Pemimpin Emosional, Salahkah?

Oleh: Munawar Ahmad

Jan 22, 2024 - 19:14
Pemimpin Emosional, Salahkah?
Munawar Ahmad

Seminggu yang lalu, muncul perbincangan yang hangat terkait “pemimpin emosional.” Tema ini semakin menjadi perbincangan pada Tingkat elit politik secara nasional, sampai memancing Wakil Presiden ke-10 dan ke-12 RI, Jusuf Kalla menangapi secara terbuka dengan pendapatnya bahwa pemimpin negara sebaiknya memiliki sifat tenang dan tidak mudah terpancing emosi. Alasannya, persoalan yang dihadapi bangsa sangat banyak sehingga diperlukan ketenangan dalam mengambil setiap keputusan.

 

Menurut beliau, pemimpin harus tenang dan punya gagasan, jangan emosional, karena persoalan bangsa ini banyak, pendapat beliau diliput media pada hari Rabu (10/1/2024). Dalam kesempatan tersebut, Kalla mengajak masyarakat memikirkan kondisi jika sebuah negara dipimpin oleh sosok yang suka marah-marah. Hal ini dipicu setelah terjadi debat Capres periode 7 januari 2024 kemarin.

 

Tulisan ini ingin menjelaskan sisi lain dari “pemimpin emosional.” Pertama, saya ingin meletakan pada konsep leadership. Saya pernah membaca buku The Emotionally Intelligent Leader Hardcover, terbit tahun 2019 dari Daniel Goleman. Dalam buku tersebut, emosi menjadi kunci penjelasan Goleman dalam mengurai 6 ciri kepemimpinan. Meskipun tentu makna emotionally, tidak diartikan bad emotion.  

 

Dengan pendekatan neuroscience, Goleman justru memberi perhatian terhadap peran emosi dari pemimpin, yang mampu membedakannya pada high levels of self-awareness and sharp social skills. Tanpa mengatakan baik atau buruk, sejatinya Goleman ini membuat kategori pemimpin berdasarkan emosionalitas mereka, yang kemudian memanfaatkannya guna memberi daya tajam pada perusahaan.  

 

Jenis emosional tersebut, yakni  (1) The Visionary approach to leadership is summed up by the phrase, "Come with me"; (2)The Coaching leader's approach is, "Try this"; (3). The Affiliative leader believes that "People come first"; (4) The Democratic Leader asks, "What do you think?" (5) The Pacesetting leader says, "Do as I do, now"; (6). The Commanding Leader demands, "Do what I tell you." Keenam tipologi tersebut bersifat kontingensial, yang dapat direlevansikan dengan keadaan serta visi Indonesia ke depan ini.
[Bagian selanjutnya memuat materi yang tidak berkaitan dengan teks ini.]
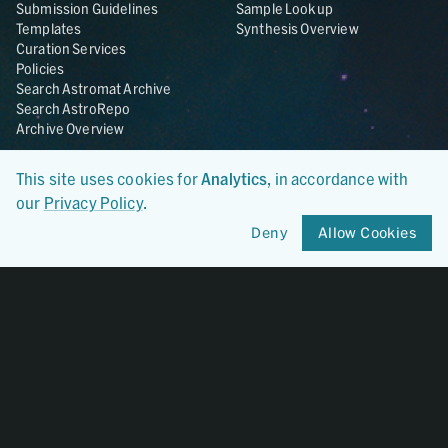
Submission Guidelines
Sample Lookup
Templates
Synthesis Overview
Curation Services
Policies
Search Astromat Archive
Search AstroRepo
Archive Overview
Collections
About
This site uses cookies for
Analytics
, in accordance with
Lunar
About Astromat
our
Privacy Policy
.
ANGSA
Citations
Deny
Allow Cookies
Lunar Samples Data Rescue
News
Meteorites
Team
Hayabusa
Contact
Hayabusa2
Microparticle Impact
Cosmic Dust
Stardust
Genesis
UCLA Cosmochemistry
Database
OSIRIS-REx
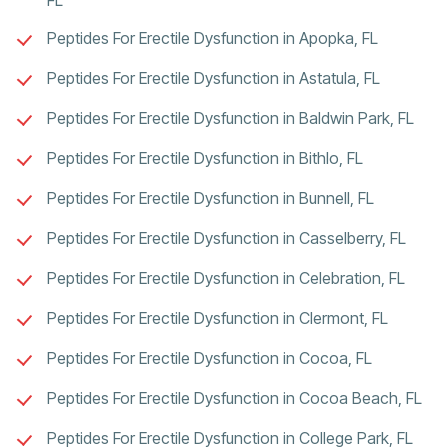
Peptides For Erectile Dysfunction in Apopka, FL
Peptides For Erectile Dysfunction in Astatula, FL
Peptides For Erectile Dysfunction in Baldwin Park, FL
Peptides For Erectile Dysfunction in Bithlo, FL
Peptides For Erectile Dysfunction in Bunnell, FL
Peptides For Erectile Dysfunction in Casselberry, FL
Peptides For Erectile Dysfunction in Celebration, FL
Peptides For Erectile Dysfunction in Clermont, FL
Peptides For Erectile Dysfunction in Cocoa, FL
Peptides For Erectile Dysfunction in Cocoa Beach, FL
Peptides For Erectile Dysfunction in College Park, FL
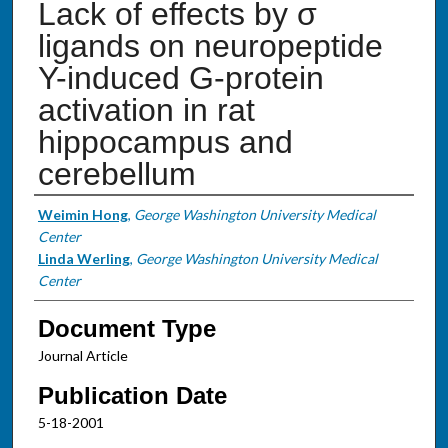
Lack of effects by σ
ligands on neuropeptide
Y-induced G-protein
activation in rat
hippocampus and
cerebellum
Authors
Weimin Hong
,
George Washington University Medical
Center
Linda Werling
,
George Washington University Medical
Center
Document Type
Journal Article
Publication Date
5-18-2001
Berdasarkan kajian Goleman, Richard Boyatzis dan Annie McKee, keenam jenis emosionalitas pemimpinan tersebut akan memiliki dampak berbeda terhadap kultur organisasi, akan tetapi semuanya dapat disesuaikan dengan kebutuhan serta kondisi dari organisasi, tantangan serta kebutuhannya. Sehingga emosionalitas pemimpin bukanlah hal yang buruk jika ditempatkan pada keadaan serta kebutuhan jamannya.

 

Seperti halnya, AS ketika memilih Donald Trump, yang emosional, memang bertujuan bukan untuk membenahi kebijakan internal semata, akan tetapi sebagai agresor untuk menciptakan ketegangan dunia, demikian juga dengan Biden, dipilih karena ada tujuan untuk membuat kebijakan kejam terkait politik dunia. Ini artinya unsur emosi pemimpin yang taken by granted tersebut, sebenarnya dapat diselarasakan dengan kebutuhan negara ini menghadapi tantangan ke depan.

 

Kedua, terkait ekspresi emosionalitas berupa bahasa sarkasme seperti ucapan “goblog”, “bego”, dan lainnya. Disusul munculnya spanduk yang tidak terlalu besar ini terpasang di pinggir Jalan Soekarno-Hatta. Spanduk itu berisi tulisan 'Masyarakat Jabar Ngahiji Menolak Anies Baswedan Runtah Jabar!' istilah “runtah” dianggap bermajas sarkasme, karena dalam bahasa Sunda artinya sampah, barang kotor.

 

Sarkasme berasal dari bahasa Yunani sarkasmos yang berarti acuan kasar dari ironi dan sinisme yang menunjukkan kepahitan dan kegetiran yang menyakitkan.  adalah suatu acuan yang mengandung kepahitan dan celaan yang getir. Sarkasme dapat saja bersifat ironis, dapat juga tidak, tetapi yang jelas adalah bahwa gaya ini selalu akan menyakiti hati dan kurang enak didengar. Kata sarkasme diturunkan dari kata kerja sakasein yang berarti “merobek-robek daging seperti anjing,” “menggigit bibir karena marah”, atau “berbicara dengan kepahitan. “

 

Sarkasme ada di mana-mana termasuk dalam kehidupan nyata, apalagi dalam politik. Terlepas dari prevalensinya, secara mengejutkan kita hanya mengetahui sedikit, atau bahkan tidak tahu sama sekali, tentang pengalaman kognitif para pengekspresi dan penerima sarkastik atau implikasi perilaku mereka. Hadirnya sarkasme tersebut menjadikan suasana kampanye semakin panas, nyelekit, serta merobek hati.

 

Kendatipun demikian, tiap kultur juga berbeda dalam menanggapi ungkapan sarkasme. Hal tersebut terkait dengan beberapa faktor.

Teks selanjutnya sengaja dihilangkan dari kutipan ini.